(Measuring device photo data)
*** Begin section ***

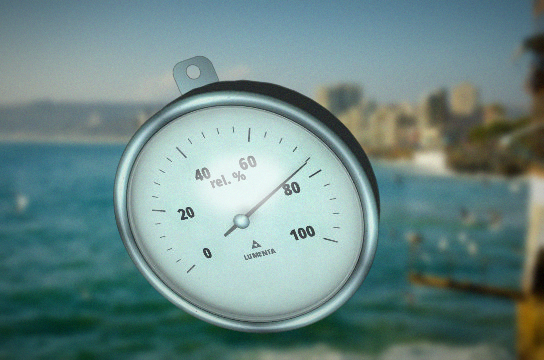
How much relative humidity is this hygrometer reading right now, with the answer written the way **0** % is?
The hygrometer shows **76** %
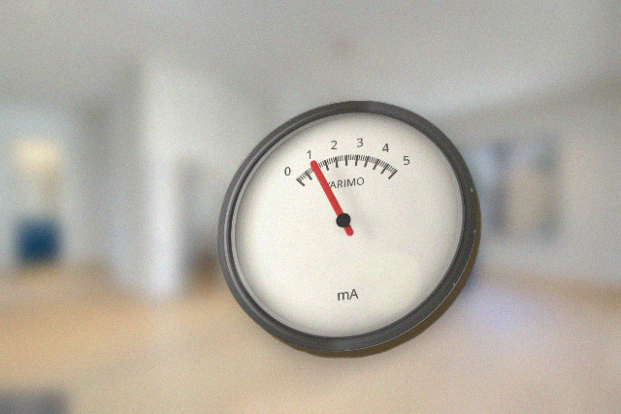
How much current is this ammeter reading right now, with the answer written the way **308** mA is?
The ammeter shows **1** mA
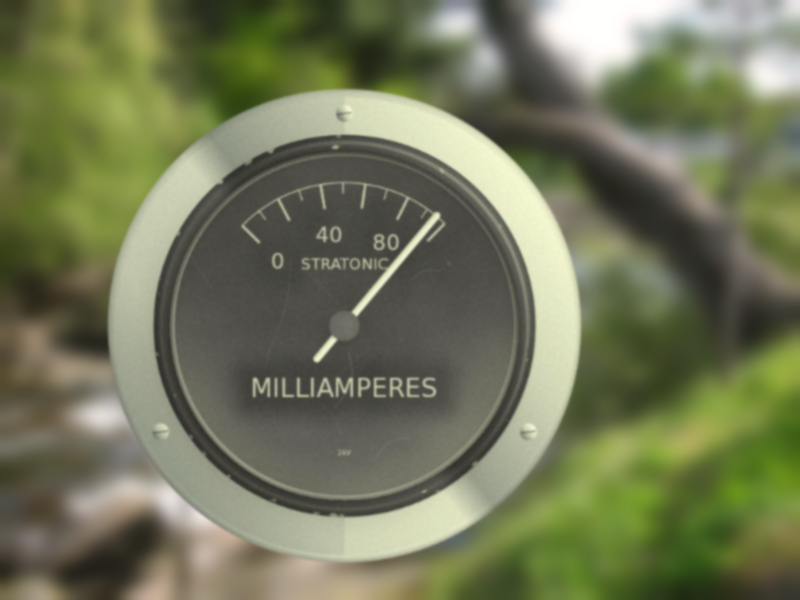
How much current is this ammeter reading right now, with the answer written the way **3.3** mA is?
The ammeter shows **95** mA
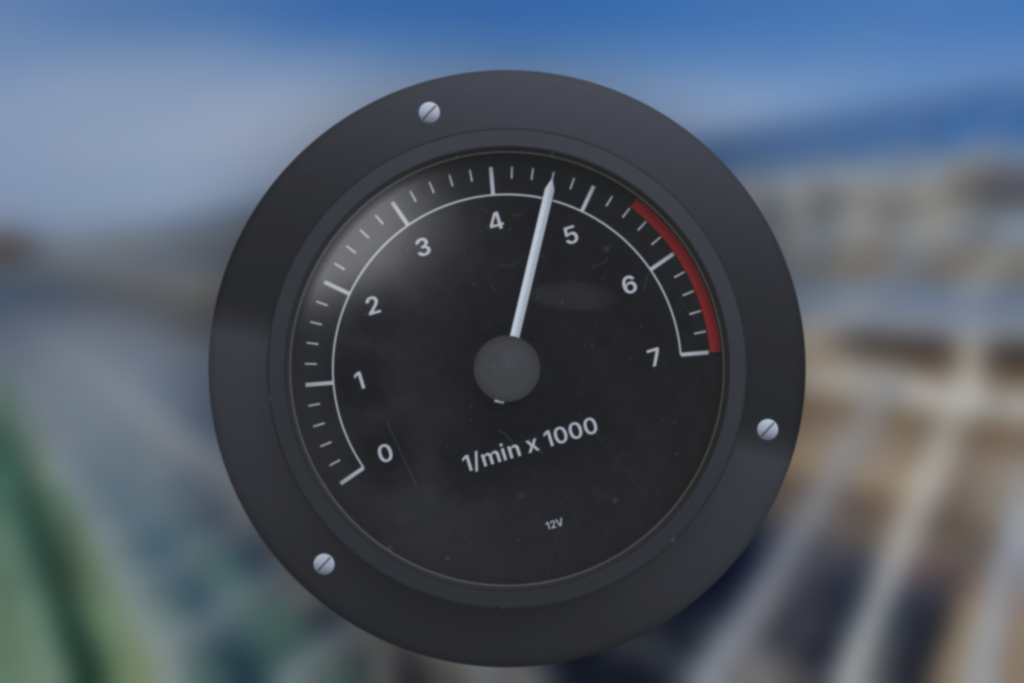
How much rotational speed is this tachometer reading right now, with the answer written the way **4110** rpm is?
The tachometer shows **4600** rpm
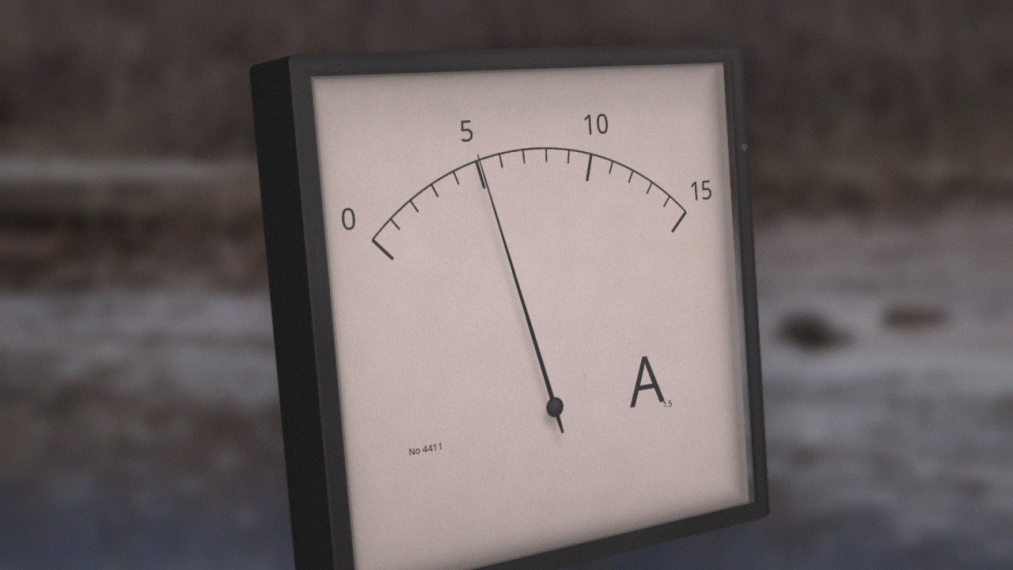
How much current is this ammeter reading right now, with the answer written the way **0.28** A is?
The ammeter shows **5** A
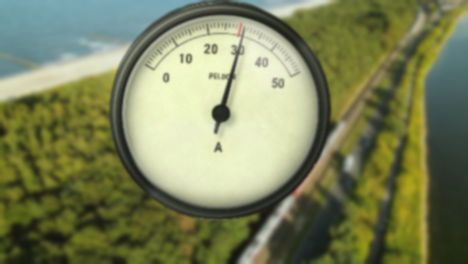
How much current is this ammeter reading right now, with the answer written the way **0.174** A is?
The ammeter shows **30** A
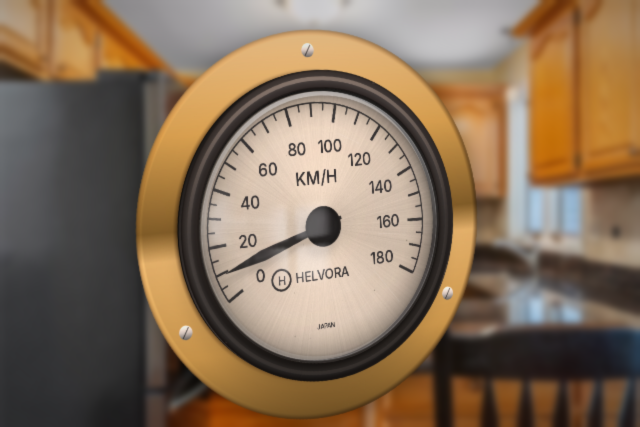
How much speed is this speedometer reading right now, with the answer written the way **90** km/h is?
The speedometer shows **10** km/h
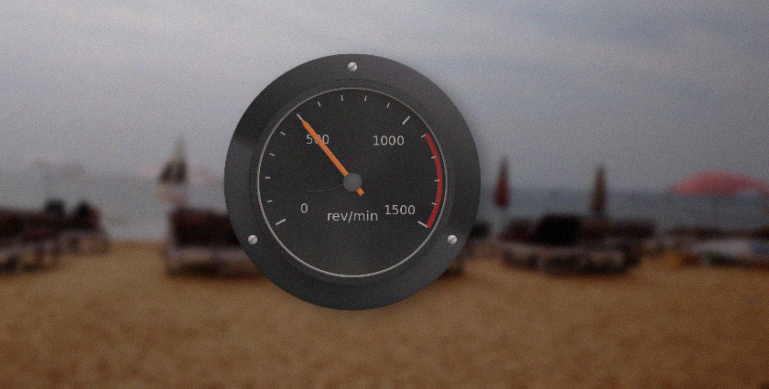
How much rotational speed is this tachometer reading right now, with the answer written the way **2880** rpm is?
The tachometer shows **500** rpm
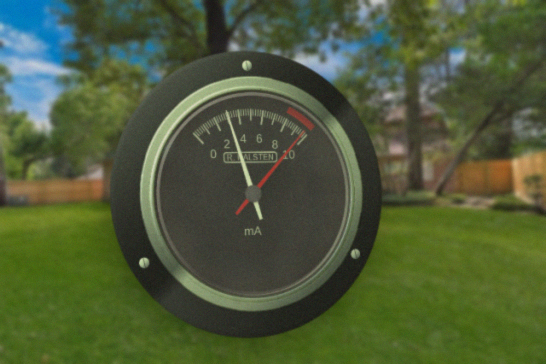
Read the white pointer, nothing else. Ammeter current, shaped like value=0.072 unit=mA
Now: value=3 unit=mA
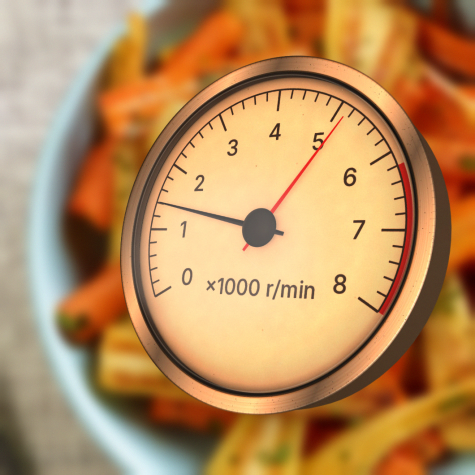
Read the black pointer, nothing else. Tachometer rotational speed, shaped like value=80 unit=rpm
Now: value=1400 unit=rpm
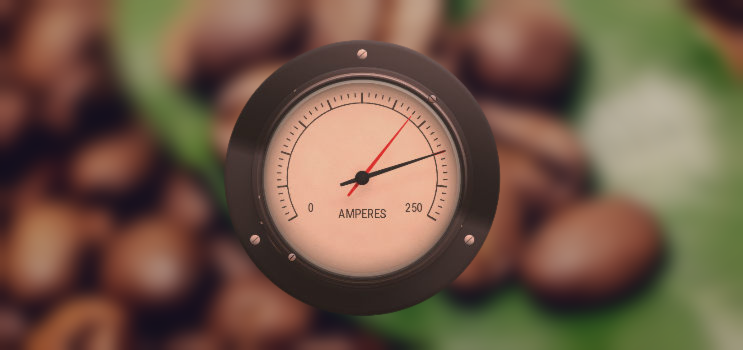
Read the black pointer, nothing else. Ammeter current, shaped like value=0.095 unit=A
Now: value=200 unit=A
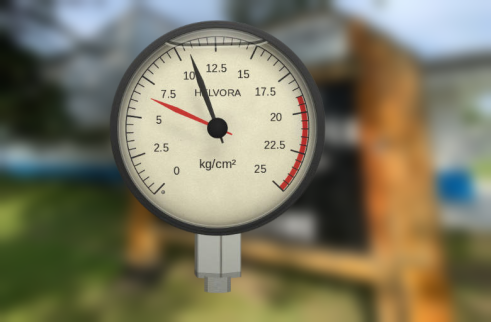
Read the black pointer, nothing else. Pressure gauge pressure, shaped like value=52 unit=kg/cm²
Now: value=10.75 unit=kg/cm²
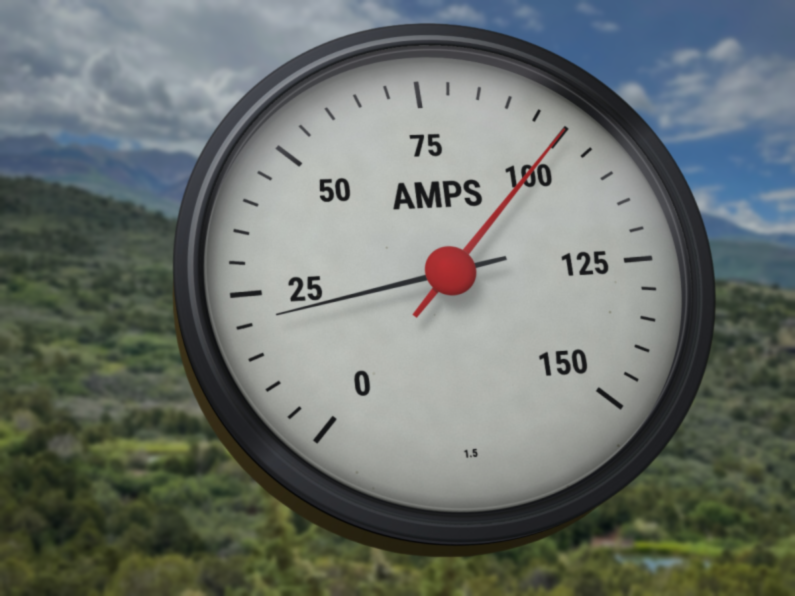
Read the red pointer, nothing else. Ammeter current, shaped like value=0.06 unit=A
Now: value=100 unit=A
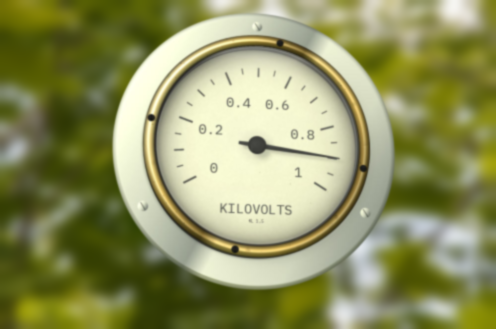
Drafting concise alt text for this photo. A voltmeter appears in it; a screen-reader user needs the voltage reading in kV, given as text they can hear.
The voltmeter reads 0.9 kV
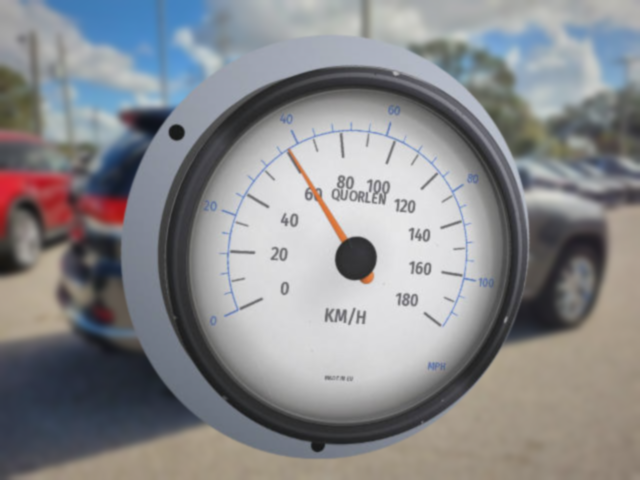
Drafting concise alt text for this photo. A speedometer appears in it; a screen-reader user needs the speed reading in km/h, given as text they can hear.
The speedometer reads 60 km/h
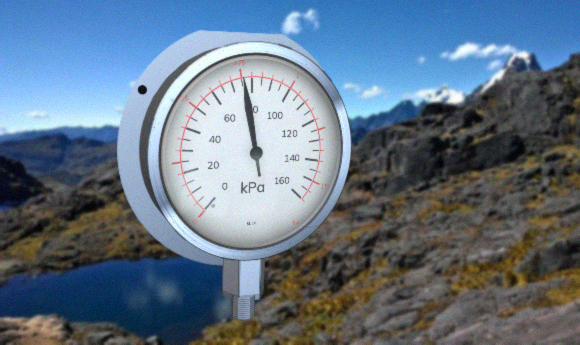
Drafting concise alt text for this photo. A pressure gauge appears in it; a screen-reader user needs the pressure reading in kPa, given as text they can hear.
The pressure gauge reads 75 kPa
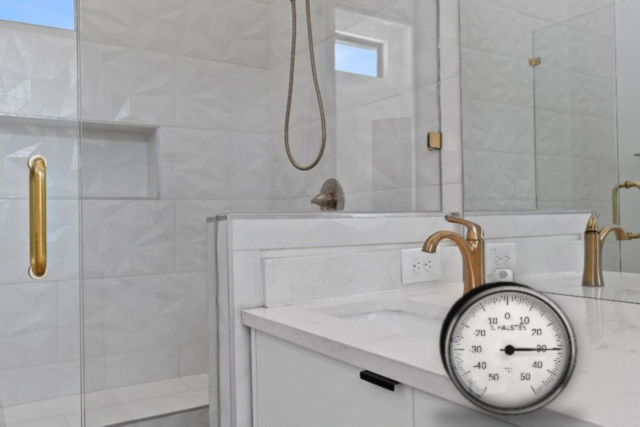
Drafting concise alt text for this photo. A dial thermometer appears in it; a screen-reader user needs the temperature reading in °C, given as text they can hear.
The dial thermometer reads 30 °C
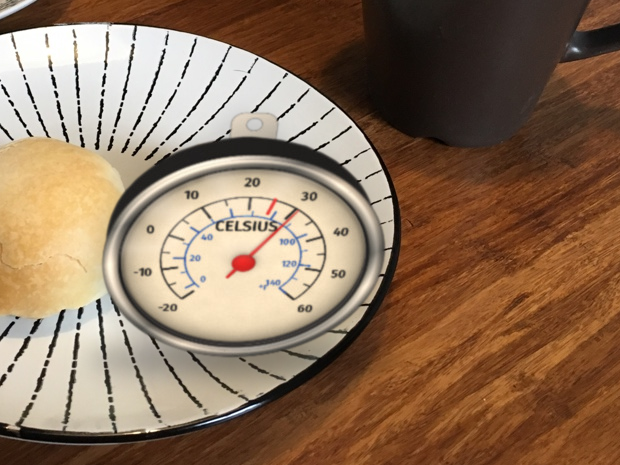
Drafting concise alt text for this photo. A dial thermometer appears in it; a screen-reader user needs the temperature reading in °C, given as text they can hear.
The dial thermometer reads 30 °C
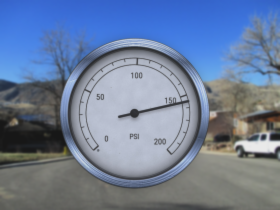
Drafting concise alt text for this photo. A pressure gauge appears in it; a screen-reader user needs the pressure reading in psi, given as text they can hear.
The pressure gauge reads 155 psi
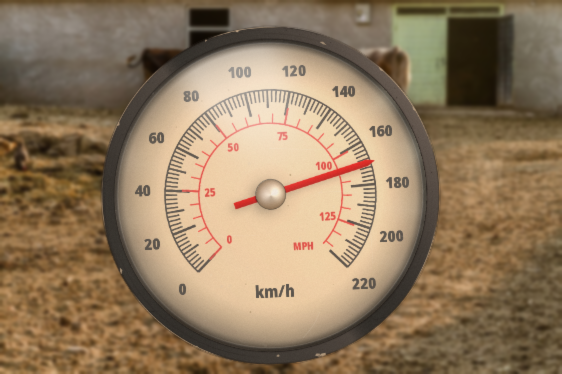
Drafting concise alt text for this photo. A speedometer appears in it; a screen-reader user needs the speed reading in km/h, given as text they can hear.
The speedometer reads 170 km/h
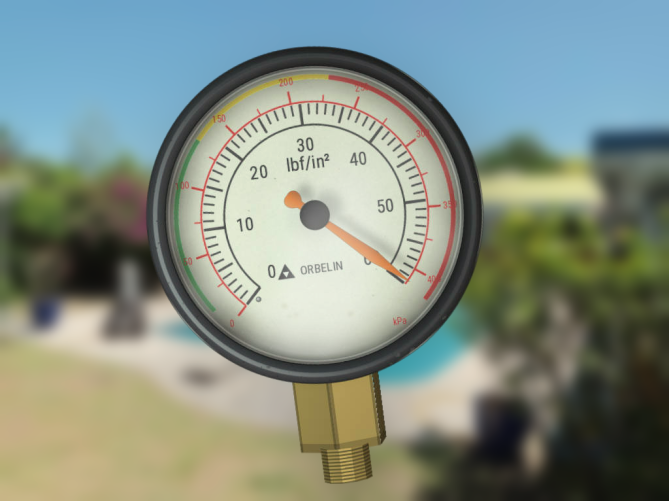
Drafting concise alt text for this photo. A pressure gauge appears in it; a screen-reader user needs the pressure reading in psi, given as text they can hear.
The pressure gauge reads 59.5 psi
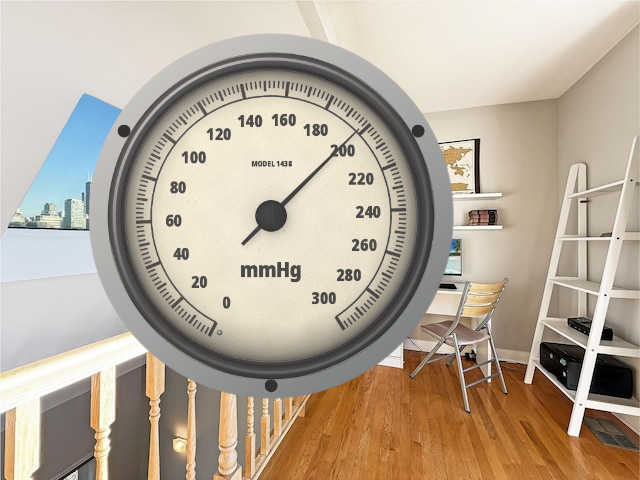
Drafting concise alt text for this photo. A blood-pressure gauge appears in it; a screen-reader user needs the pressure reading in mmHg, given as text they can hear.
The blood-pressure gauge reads 198 mmHg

*** End section ***

*Assigned task*:
Lay out the items as a Markdown table with the columns Row and Line. Start at the line containing "Drafting concise alt text for this photo. A blood-pressure" and continue through the last line of the items, numbering each line in Row and leaving out blank lines.

*Response below*:
| Row | Line |
|---|---|
| 1 | Drafting concise alt text for this photo. A blood-pressure gauge appears in it; a screen-reader user needs the pressure reading in mmHg, given as text they can hear. |
| 2 | The blood-pressure gauge reads 198 mmHg |